You can fly for large chunks of time — sometimes hours — and see absolutely nothing but land as far in any direction as your eye will take you.

A huge chunk of federal lands managed by the BLM are where our wild horses and burros roam.

Room For Our Wild Ones

How is it possible there is room for cattle ranchers, miners, drillers, and all the rest, yet not space for our wild horses and burros, somewhere — no matter how remote? We do not care.

Our wild horses and burros would acclimate themselves. It may be unsettling at first. However they would survive.

It would be much better for our wild horses and burros to remain free roaming, even if it meant being captured and re-released, no matter where it was, than being robbed of their precious freedoms, breaking up their bands and confining them to holding facilities often in unsafe and deplorable conditions. Certainly anything must be preferable to submitting them to a brutal and terrifying death by slaughter. Castrating their males. Yanking the ovaries out their females.

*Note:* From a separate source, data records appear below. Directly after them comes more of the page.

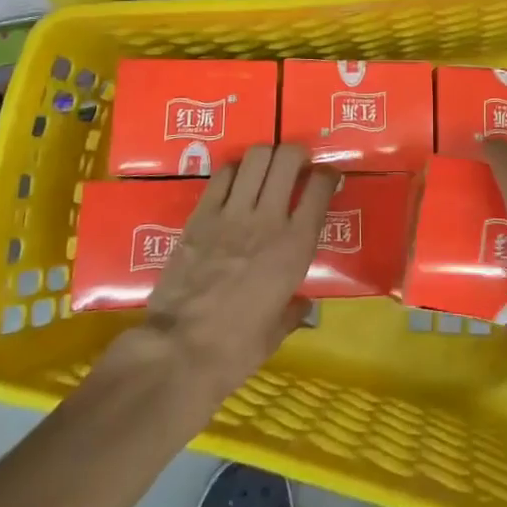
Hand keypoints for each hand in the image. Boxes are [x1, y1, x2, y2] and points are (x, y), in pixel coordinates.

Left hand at [141, 143, 338, 405]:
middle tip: (296, 166)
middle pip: (288, 158)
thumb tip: (303, 305)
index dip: (328, 175)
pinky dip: (235, 170)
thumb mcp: (275, 333)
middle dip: (297, 154)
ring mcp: (233, 213)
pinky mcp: (201, 215)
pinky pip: (223, 175)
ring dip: (266, 156)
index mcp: (296, 247)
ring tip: (266, 168)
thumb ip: (293, 311)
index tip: (327, 178)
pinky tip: (235, 182)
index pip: (321, 188)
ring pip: (256, 156)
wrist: (178, 351)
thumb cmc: (235, 350)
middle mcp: (269, 219)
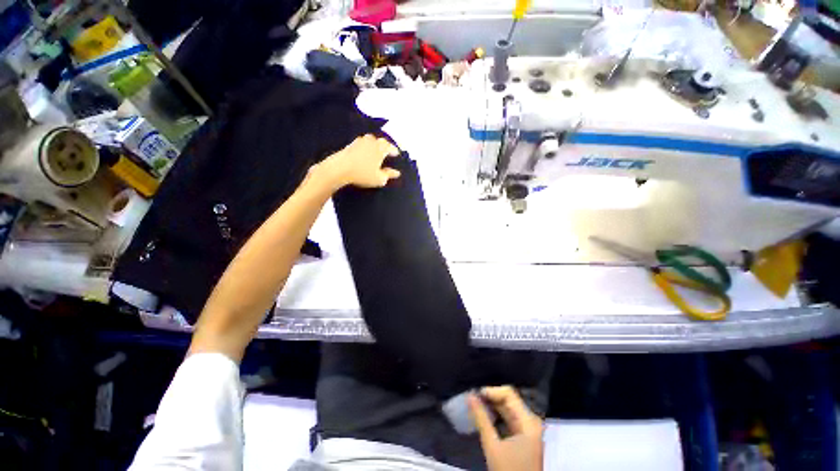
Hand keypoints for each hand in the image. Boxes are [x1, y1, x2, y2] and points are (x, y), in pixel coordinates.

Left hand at [314, 134, 400, 190]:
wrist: (339, 169)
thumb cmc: (363, 174)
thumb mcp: (379, 178)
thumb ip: (389, 174)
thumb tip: (396, 172)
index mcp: (381, 148)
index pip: (391, 147)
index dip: (395, 151)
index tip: (397, 155)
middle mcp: (371, 141)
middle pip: (381, 141)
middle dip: (385, 146)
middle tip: (387, 152)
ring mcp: (360, 141)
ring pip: (370, 141)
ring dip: (374, 145)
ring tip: (375, 152)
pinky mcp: (350, 144)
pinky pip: (362, 144)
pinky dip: (365, 148)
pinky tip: (364, 154)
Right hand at [469, 386, 543, 470]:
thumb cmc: (508, 470)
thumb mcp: (492, 445)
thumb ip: (481, 418)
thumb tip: (469, 396)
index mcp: (528, 421)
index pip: (509, 394)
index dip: (491, 391)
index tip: (475, 394)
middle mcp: (531, 421)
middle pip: (509, 400)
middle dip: (490, 398)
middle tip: (472, 398)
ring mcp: (529, 429)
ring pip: (508, 409)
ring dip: (492, 406)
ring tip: (476, 405)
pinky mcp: (525, 436)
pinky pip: (510, 418)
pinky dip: (497, 416)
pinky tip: (485, 416)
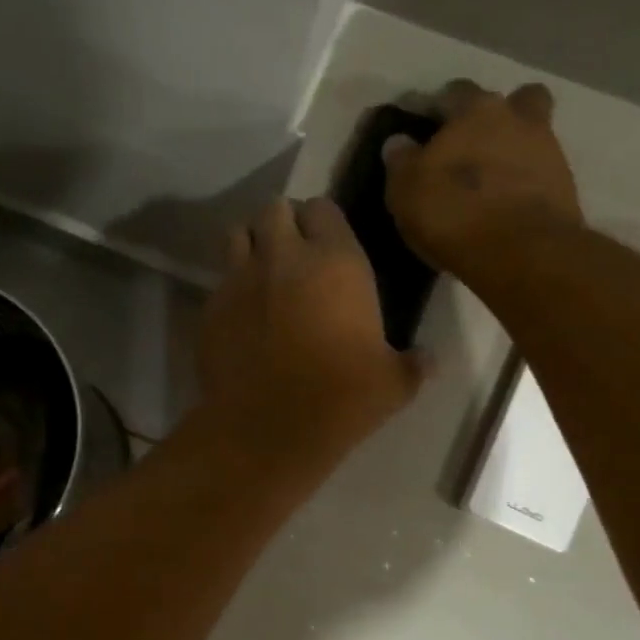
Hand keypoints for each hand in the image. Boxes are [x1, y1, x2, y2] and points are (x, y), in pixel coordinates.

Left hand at [196, 197, 426, 470]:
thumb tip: (429, 359)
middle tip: (296, 254)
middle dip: (285, 223)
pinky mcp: (210, 308)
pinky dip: (232, 287)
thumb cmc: (340, 400)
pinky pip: (220, 281)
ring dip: (253, 245)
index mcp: (336, 262)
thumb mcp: (393, 385)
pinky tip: (244, 316)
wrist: (267, 431)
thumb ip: (413, 364)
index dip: (324, 222)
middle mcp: (283, 257)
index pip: (323, 208)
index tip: (329, 244)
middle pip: (275, 210)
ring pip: (239, 235)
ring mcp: (240, 280)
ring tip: (265, 273)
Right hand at [383, 80, 583, 274]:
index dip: (440, 106)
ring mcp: (549, 151)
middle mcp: (518, 119)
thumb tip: (399, 142)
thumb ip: (402, 161)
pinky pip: (542, 174)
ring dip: (515, 150)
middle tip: (473, 145)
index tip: (427, 127)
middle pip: (515, 101)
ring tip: (491, 181)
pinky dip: (526, 183)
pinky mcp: (566, 188)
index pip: (456, 91)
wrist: (520, 252)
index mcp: (476, 110)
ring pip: (533, 136)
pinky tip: (507, 205)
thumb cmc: (453, 211)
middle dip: (496, 116)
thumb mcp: (406, 189)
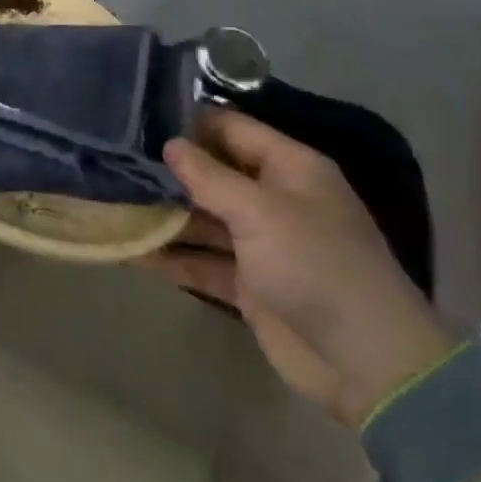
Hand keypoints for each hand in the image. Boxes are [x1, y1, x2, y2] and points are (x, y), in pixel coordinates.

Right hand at [142, 110, 457, 425]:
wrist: (366, 363)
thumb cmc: (315, 265)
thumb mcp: (260, 212)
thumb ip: (210, 177)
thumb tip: (170, 144)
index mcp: (290, 167)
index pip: (233, 129)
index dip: (191, 122)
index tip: (141, 118)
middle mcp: (275, 198)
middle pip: (215, 173)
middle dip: (171, 170)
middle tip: (117, 161)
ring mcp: (262, 243)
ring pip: (205, 218)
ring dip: (167, 215)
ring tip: (114, 203)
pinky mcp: (251, 285)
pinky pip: (206, 261)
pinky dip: (175, 258)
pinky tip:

We asked BLM personnel why this was not a workable solution, one that could surely offend no one and possibly delight quite a few.

The BLM spokesperson replied that the Department of Interior would not want wild horses and burros removed from their designated, herd management areas and moved to vast open spaces where the BLM might find it difficult or impossible to track and “manage them”. That they told us would be in direct opposition to the 1971 The Wild and Free-Roaming Horses and Burros Act of 1971.

Not so.

At any rate, it seems obvious to us that they could simply do fly overs (like the ones we went on) once or twice a year to see where the bands were and report on their size and condition.

Certainly this is doable and good economics. Would this not also benefit America’s public lands? Wild horses and burros actually refurbish the land, not destroy it leaving it barren the way say, cattle do.

Mostly importantly of all, this would mean no more deaths like those of the 14 murdered Triple B wild horses. At least out in the wild, our mustangs and burros have a fighting chance to survive.